If you walk down the street in many parts of the world and ask a stranger who fought the windmills, they would most probably answer Don Quixote. But they would not necessarily know the name of its author, Miguel de Cervantes Saavedra (1547-1616). This not-so-prolific dramaturge, poet and novelist has nonetheless had a major impact on the development of Western literature, influencing his English contemporary William Shakespeare, 19th-century French author Gustave Flaubert, and 20th-century Argentine author Jorge Luis Borges, just to name a few. 

Cervantes did not come to prominence until much later in his life. His experiences as a soldier, a captive and a witness to the struggles of the Spanish empire shaped his distinctive oeuvre: a literary world of experimentation, as can be seen in his Exemplary Novels (1613), a world in which possibilities of reconciliation between conflictive individuals, ideals and desires remained hollow, inconclusive and, in many cases, without avail. Among other factors, what distinguishes Cervantes’ literary production is its unclassifiable nature, making it hard to try and fit the works in their presumed corresponding genre. One good example is his posthumous work The Travails of Persiles and Sigismunda (1616), where the Byzantine novel is mutilated to such an extent that, at points, it becomes almost unrecognizable. 

Yet this unfittedness is most evident in Don Quixote (Part I published in 1605; Part II in 1615). The confusion between reality and fiction, the untrustworthiness of the multiple narrators, the intentional errors and misnomers, the three-dimensionalism of Don Quixote’s squire, Sancho, who has a love-hate relationship with his master, the utter destruction of the chivalric world, and the encounter with oppressed minorities are but some of the factors that have undoubtedly contributed to the sustained appeal of Don Quixote. The protagonist, an old man who “loses his mind” reading novels of chivalry, was, in Western literature, a pioneering self-proclaimed “hero.” He offers and imposes his help unto people who rarely take him seriously. Moreover, he only becomes popular, within his diegetic world, when in Part II he is defined by others as a caricature. This caricature remains dominant in the collective imaginary of readers, as can be seen, for example, in Picasso’s well-known depiction of the character.

- [Supplied data]
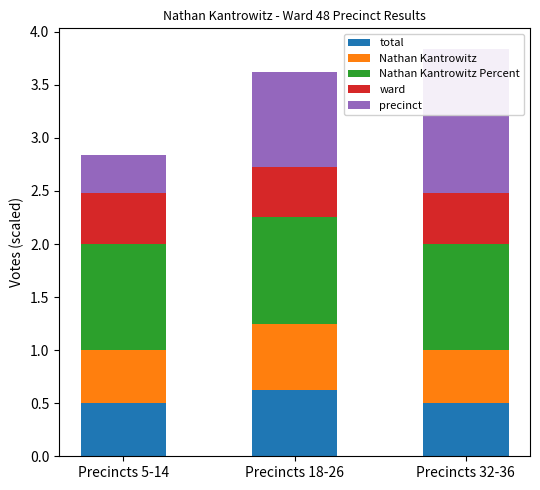

What is the spread (max minus min) of values at Precincts 18-26?

0.5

- [Job] Please print everything from "Cervantes did not" down to "becomes almost unrecognizable." in the Cervantes passage, word for word.

- [Your solution]
Cervantes did not come to prominence until much later in his life. His experiences as a soldier, a captive and a witness to the struggles of the Spanish empire shaped his distinctive oeuvre: a literary world of experimentation, as can be seen in his Exemplary Novels (1613), a world in which possibilities of reconciliation between conflictive individuals, ideals and desires remained hollow, inconclusive and, in many cases, without avail. Among other factors, what distinguishes Cervantes’ literary production is its unclassifiable nature, making it hard to try and fit the works in their presumed corresponding genre. One good example is his posthumous work The Travails of Persiles and Sigismunda (1616), where the Byzantine novel is mutilated to such an extent that, at points, it becomes almost unrecognizable.